When she enters the house, she literally brightens it up like a ray of sunshine. Phoebe stands for virginal purity about to blossom. She is an end to the impotence in the Pyncheon family. Her joy and cheer shine through the house and the hearts of its occupants, bringing to them both much need light. Even the sordid and ugly luxuriance of gigantic weeds that grew in the angle of the house did not [belong] to her sphere (Hawthorne 68). Phoebe helps to repel the darkness surrounding the other characters.
She is their protector and will ultimately guide the other characters to their redemption. However, Phoebe remains ignorant to this notion, stating that she is no angel, but people never feel so much like angels as when they are doing what little good they may (Hawthorne 228). Holgrave, the last descendant of the Maule lineage, also represents a force of nature. Holgrave uses his talent with the daguerreotype to expose the truth. He uses the sunlight to reflect upon the hearts of men, much as Phoebe uses her inner sunlight to reflect upon Hepzibah and Clifford's hearts.
But Holgrave possesses both positive and negative aspects of light, unlike Phoebe who only focuses upon the positive. He does not shun the negative, as Phoebe does, but accepts it as a part of nature. Just as the daguerreotype contains both a positive and negative image, Holgrave believes it is capable of containing both the light and dark of the soul. [The] sunshine betrays the reverse aspects uncovered by the light of Holgrave's art (Noble 72). The best example of this is in the picture that Holgrave took of Jaffrey.
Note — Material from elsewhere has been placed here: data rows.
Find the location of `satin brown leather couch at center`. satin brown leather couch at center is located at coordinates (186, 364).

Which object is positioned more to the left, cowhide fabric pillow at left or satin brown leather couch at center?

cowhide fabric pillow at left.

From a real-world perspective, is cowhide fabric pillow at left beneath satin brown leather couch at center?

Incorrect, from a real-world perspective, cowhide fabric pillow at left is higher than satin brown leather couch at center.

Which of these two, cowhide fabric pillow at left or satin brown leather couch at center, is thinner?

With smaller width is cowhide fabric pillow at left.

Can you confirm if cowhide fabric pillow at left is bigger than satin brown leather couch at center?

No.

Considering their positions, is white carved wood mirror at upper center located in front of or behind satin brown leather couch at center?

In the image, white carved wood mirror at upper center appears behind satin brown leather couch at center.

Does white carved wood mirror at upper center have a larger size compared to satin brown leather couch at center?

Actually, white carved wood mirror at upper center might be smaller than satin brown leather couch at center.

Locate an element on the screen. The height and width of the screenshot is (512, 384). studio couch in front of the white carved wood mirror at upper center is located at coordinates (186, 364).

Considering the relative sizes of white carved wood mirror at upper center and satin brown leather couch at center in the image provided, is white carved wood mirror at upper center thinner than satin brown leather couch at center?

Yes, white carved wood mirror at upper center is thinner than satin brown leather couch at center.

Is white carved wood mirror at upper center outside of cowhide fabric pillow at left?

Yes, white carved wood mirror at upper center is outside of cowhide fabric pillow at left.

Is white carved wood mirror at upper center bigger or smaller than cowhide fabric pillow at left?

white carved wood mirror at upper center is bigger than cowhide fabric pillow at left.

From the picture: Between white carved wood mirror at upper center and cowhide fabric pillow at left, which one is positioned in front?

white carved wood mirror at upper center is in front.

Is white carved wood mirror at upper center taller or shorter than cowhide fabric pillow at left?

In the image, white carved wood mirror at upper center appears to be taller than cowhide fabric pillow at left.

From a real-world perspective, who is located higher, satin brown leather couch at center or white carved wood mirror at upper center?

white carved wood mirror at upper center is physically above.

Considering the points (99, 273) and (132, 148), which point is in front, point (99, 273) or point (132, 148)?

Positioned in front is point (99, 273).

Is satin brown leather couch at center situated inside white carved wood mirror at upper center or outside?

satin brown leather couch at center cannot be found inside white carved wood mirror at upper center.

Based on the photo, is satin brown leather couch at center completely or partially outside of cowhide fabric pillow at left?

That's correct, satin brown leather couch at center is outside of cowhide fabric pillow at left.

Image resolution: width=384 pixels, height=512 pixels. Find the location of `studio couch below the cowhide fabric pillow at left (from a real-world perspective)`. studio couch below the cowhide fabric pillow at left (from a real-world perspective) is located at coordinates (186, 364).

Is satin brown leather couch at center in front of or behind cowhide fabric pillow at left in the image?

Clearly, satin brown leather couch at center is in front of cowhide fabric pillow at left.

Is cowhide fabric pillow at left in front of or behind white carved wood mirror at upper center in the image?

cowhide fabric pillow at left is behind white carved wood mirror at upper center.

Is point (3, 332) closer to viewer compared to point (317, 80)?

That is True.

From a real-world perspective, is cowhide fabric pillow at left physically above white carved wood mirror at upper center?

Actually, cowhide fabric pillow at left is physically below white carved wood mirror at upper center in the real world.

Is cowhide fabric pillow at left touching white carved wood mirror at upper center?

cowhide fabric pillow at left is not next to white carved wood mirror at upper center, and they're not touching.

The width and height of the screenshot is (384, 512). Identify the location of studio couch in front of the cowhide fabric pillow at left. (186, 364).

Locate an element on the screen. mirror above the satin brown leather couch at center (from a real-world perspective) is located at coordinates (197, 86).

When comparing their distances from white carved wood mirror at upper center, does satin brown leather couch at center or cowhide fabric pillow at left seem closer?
The picture showed the true Jaffrey, which happened to be the exact resemblance the Colonel. While the house represents the darkness within us all, Jaffrey represents the evil of greed and sin. There are no positive aspects to Jaffrey. He is the epitome of terror and malice; his only purpose is to gain wealth and torment the souls of the suffering house. The darkness he emits has saturated the forgotten children, making them unfit for human contact. As Phoebe uses her light to help them, Jaffrey's dark influence threatens to steal the innocent beauty that Phoebe possesses.
In the end, Jaffrey is consumed by the darkness he created, not within himself, but within Clifford. In the end of the novel, with the death of the wicked tyrant, the other characters have found redemption. The death of their symbolic father serves as a release from past traumas, just as the marriage between Phoebe and Holgrave provide sufficient compensation done to Matthew Maule. Now, the physical and the psychological curses have been set right, providing a rather predictable ending to a drawn out tragedy.
Hepzibah and Clifford have finally found solace and wealth-both emotional and material-and can now attempt to reenter the daylight of the society which they have avoided for so long. The providential ending amounts to a wistful settling of old scores on Hawthorne's part (Crews 174). Each of the novel's themes is a more detailed aspect of the central theme of past sins coming back to haunt future generations. Each generation suffered from some morale decline of character, mainly greed. They selfishly cling to an idea of family importance, long dead with their tyrannical forefather. As the family line deteriorates, so does the mental stability of the descendants until only lost, motherless children are left who must wander through the darkness of their own tortured psyches in hopes of finding some redeeming light.
The light comes in the form of a slightly distant cousin, whose virginal sunshine dissolves the darkness within the house and within their hearts. But true redemption is not achieved until their symbolic father-the very essence of their stern, hard-hearted founder-dies from the very evil which he created and the Maule and Pyncheon bloodline is merged with the marriage of Phoebe and Holgrave.